Steven Byrnes comments on Can we safely automate alignment research?

Steven Byrnes 1 May 2025 18:09 UTC
LW: 6 AF: 4
3
AF
However: I expect that AIs capable of causing a loss of control scenario, at least, would also be capable of top-human-level alignment research.
Hmm. A million fast-thinking Stalin-level AGIs would probably have a better shot of taking control than doing alignment research, I think?
Also, if there’s an alignment tax (or control tax), then that impacts the comparison, since the AIs doing alignment research are paying that tax whereas the AIs attempting takeover are not. (I think people have wildly different intuitions about how steep the alignment tax will be, so this might or might not be important. E.g. imagine a scenario where FOOM is possible but too dangerous for humans to allow. If so, that would be an astronomical alignment tax!)
- Joe Carlsmith 1 May 2025 22:50 UTC
  LW: 4 AF: 3
  0
  AF Parent
  Sure, maybe there’s a band of capability where you can take over but you can’t do top-human-level alignment research (and where your takeover plan doesn’t involve further capabilities development that requires alignment). It’s not the central case I’m focused on, though.
  Also, if there’s an alignment tax (or control tax), then that impacts the comparison, since the AIs doing alignment research are paying that tax whereas the AIs attempting takeover are not.

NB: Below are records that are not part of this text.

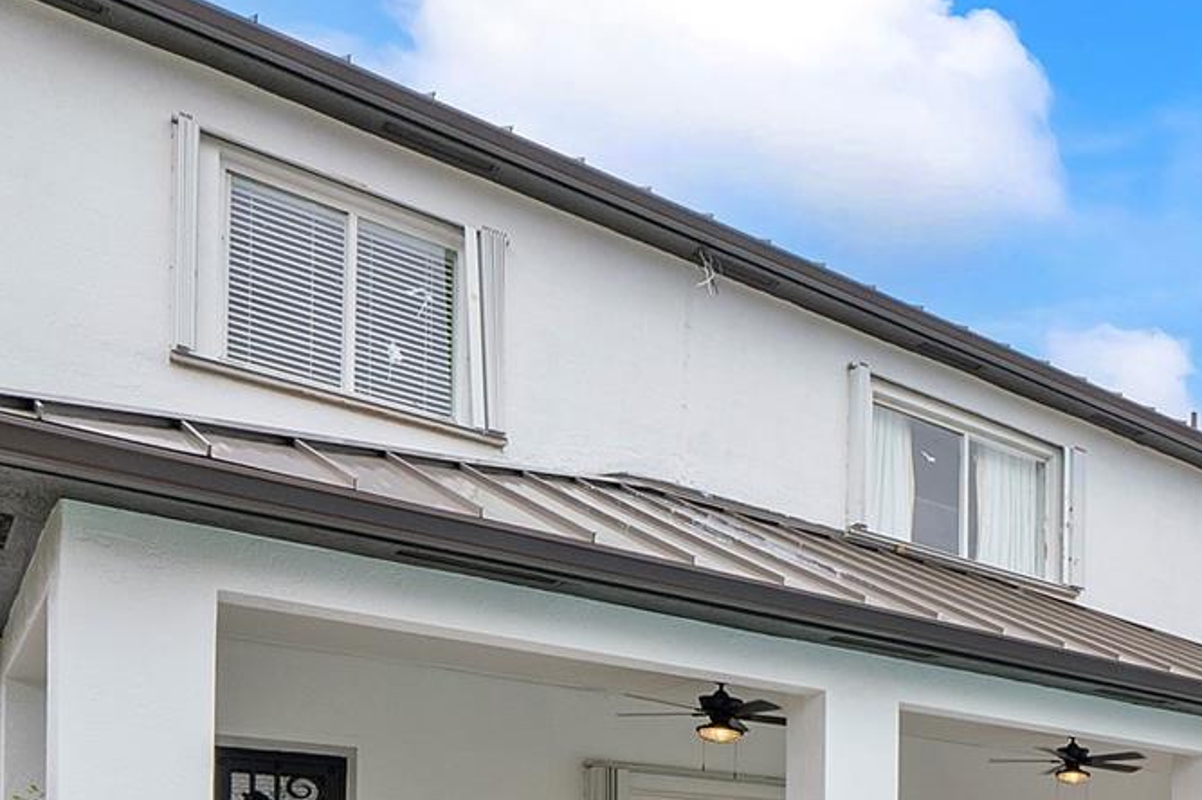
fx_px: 1201
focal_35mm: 36
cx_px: 1267
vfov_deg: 31.6
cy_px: 926
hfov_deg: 43.4
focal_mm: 10
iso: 400
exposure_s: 1/800
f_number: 7.1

  Is the thought here that the AIs trying to takeover aren’t improving their capabilities in a way that requires paying an alignment tax? E.g. if the tax refers to a comparison between (a) rushing forward on capabilities in a way that screws you on alignment vs. (b) pushing forward on capabilities in a way that preserves alignment, AIs that are fooming will want to do (b) as well (though they may have an easier time of it for other reasons). But if it refers to e.g. “humans will place handicaps on AIs that they need to ensure are aligned, including AIs they’re trying to use for alignment research, whereas rogue AIs that have also freed themselves human control will also be able to get rid of these handicaps,” then yes, that’s an advantage the rogue AIs will have (though note that they’ll still need to self-filtrate etc).